The minute Zee stepped into the residence corridor, she saw her best friend Rani’s silhouette framed against the window – the
only
window on the ground floor
of their residence hall that led directly outside. ‘A perfect opportunity for sneaking boys in,’ Rani always said, ‘and
you’ve
got the room right next to it.’
Then Rani would cross her arms and shake her head disapprovingly, even though the corners of her mouth were turned up in a smile. ‘What a waste!’

Seeing Rani’s impatient silhouette, Zee recalled what their empathy personality tests said about each of them and their likely relationship patterns. Rani could date and flirt with a lot
of boys and never take their heartbreak seriously. Zee was another story. She wasn’t the flirt Rani was; her attachments, once formed, could run deep enough to cause distraction.
‘It’s something of a concern to us,’ the evaluator had said with a slight frown.

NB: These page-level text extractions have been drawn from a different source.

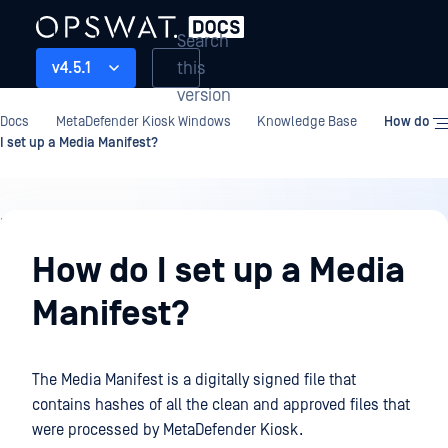
Search
this
v4.5.1
version
Docs
MetaDefender Kiosk Windows
Knowledge Base
How do
I set up a Media Manifest?
Knowledge
Base
How do I set up a Media
Manifest?
The Media Manifest is a digitally signed file that
contains hashes of all the clean and approved files that
were processed by MetaDefender Kiosk.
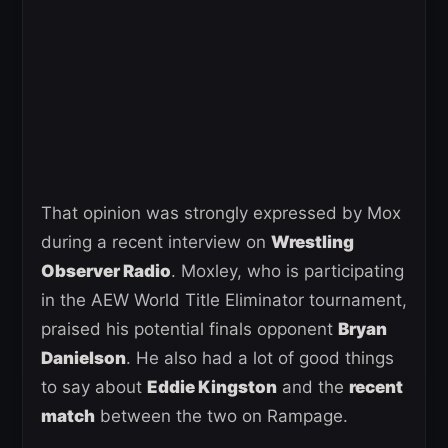
That opinion was strongly expressed by Mox
during a recent interview on
Wrestling
Observer Radio
. Moxley, who is participating
in the AEW World Title Eliminator tournament,
praised his potential finals opponent
Bryan
Danielson
. He also had a lot of good things
to say about
Eddie Kingston
and the
recent
match
between the two on Rampage.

Zee remembered the quick flush that had warmed her cheeks. She’d felt accused of something she hadn’t done, something she wanted to tell the evaluator wouldn’t happen in a
thousand years. Instead she’d managed to listen patiently as the evaluator warned her that counselling might be necessary in the future.

In the end, the three who’d been room-mates together in the junior programme – Zee, Rani and Jasmine – had not only been among the fifty per cent admitted to the senior
programme, but had all completed the programme with honours. Some room-mates drifted apart over time, but not Zee’s trio. From the start, Rani had treated her two homesick room-mates, one
from America and the other from Indonesia, more like sisters than room-mates, taking them home to her parents’ spacious London flat when they had nowhere to go on school holidays, sharing her
generous allowance with them when they ran short. And even though Jasmine had taken a job in her native Indonesia, they were still as close as ever.